>> begin Document extract

Clip - On Image Intensifiers and Thermal Vision

Status
Not open for further replies.
Joined
May 6, 2020
Messages
1,688
I'm having some difficulty imagining how these things work - how do they not mess up how the rifle was zeroed?

They're basically presenting another image, which may be totally misaligned, to the scope.

Is there a separate zeroing step for the clip - on device?
 
Jury is still out on many of these.

But, the premise is simple, you either offer up the intensified image to either the front or the rear of the targeting glass.

The imagers are just rendering what you cannot see because of darkness in a format that you can see. The Imagers do not provide magnification or targeting per se (unless an actual sight themselves).

Now, 9 Hole review just published a video on NVGs and similar devices. These are not clip ons--but the discussion on what "night vision is" is good.
 
1B833FD4-A567-4A96-9067-806B96C81736.jpeg

I’ll watch the video in a couple.

These things were what I was curious about.

In my simplistic mind, that’s like putting a weirdo prism right in front of your perfectly - zeroed Schmidt and messing it up...
 
I think the trick to image intensifiers is that, they're not presenting the image like a TV screen, where the image is 2 dimensional and fixed on the x/y axes on the plane of the output, but rather transmits and amplifies photons in a collimated manner, more like lenses of a traditional scope. As a result, it can have an essentially parallax-free image transmission, within a certain range.

So it's not like a low-light TV that displays an image on a screen at the back, but more like a scope that just adds photons as ambient photons pass through it, without changing the path those ambient photons would have taken through the lenses.

>> end Document extract
>> begin Dataset rows

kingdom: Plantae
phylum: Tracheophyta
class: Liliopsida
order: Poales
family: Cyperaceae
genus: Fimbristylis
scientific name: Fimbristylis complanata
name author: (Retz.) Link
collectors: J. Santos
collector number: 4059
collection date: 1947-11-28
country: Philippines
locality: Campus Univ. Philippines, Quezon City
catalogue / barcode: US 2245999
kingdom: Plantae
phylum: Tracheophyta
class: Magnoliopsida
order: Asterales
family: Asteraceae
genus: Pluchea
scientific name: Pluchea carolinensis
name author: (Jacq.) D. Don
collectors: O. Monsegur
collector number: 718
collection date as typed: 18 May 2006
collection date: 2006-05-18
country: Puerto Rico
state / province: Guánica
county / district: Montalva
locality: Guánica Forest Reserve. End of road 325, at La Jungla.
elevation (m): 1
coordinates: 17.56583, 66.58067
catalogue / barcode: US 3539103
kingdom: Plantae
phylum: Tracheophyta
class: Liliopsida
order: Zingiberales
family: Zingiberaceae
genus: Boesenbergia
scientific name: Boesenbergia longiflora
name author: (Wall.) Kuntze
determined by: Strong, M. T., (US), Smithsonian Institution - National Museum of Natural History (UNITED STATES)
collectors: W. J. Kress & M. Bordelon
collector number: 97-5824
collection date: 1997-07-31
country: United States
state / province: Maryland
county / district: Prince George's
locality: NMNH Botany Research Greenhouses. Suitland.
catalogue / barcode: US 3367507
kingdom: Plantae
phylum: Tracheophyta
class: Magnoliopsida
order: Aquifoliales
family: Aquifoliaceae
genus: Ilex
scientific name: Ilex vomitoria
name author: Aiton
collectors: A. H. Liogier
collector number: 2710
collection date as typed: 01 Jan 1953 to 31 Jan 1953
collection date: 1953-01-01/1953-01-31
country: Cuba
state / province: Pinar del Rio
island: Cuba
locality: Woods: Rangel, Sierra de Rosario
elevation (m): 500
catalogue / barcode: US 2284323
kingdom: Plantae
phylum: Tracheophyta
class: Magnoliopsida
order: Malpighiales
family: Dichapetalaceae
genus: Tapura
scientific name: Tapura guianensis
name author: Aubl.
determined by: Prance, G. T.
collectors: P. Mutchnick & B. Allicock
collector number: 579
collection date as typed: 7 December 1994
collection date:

>> end Dataset rows

■ **Given problem**: Pick up the forum discussion on clip-on image intensifiers and thermal vision after its final post and continue it.

■ **Output of the exercise**:
images (3).jpeg

I could be wrong, and I'm happy to be corrected by someone who understands these things better than me
 
I do not have tons of experience using them because the one time I did, there was a zero shift between the scope alone and the crosshairs on the projected image.

7BEF0282-9A89-4151-9A08-AB8BA789E83E.jpeg 413BEF27-BE12-4CC9-97FD-EAF2F3ABB189.jpeg

That’s not cheap hardware either, that thing is $8k.

It was a rifle scope in and of itself too, so you could use it all by itself, as I did. Just QD on/off when I wanted one or the other. Less stuff to carry around when you didn’t need it too.
 
Last edited:
Scroll down about halfway in this thread
https://www.thehighroad.org/index.php?threads/long-distance-night-shoots.664418/#post-8230798


the short answer is they are collimated as drifter said. The collimation can be off and require adjustment.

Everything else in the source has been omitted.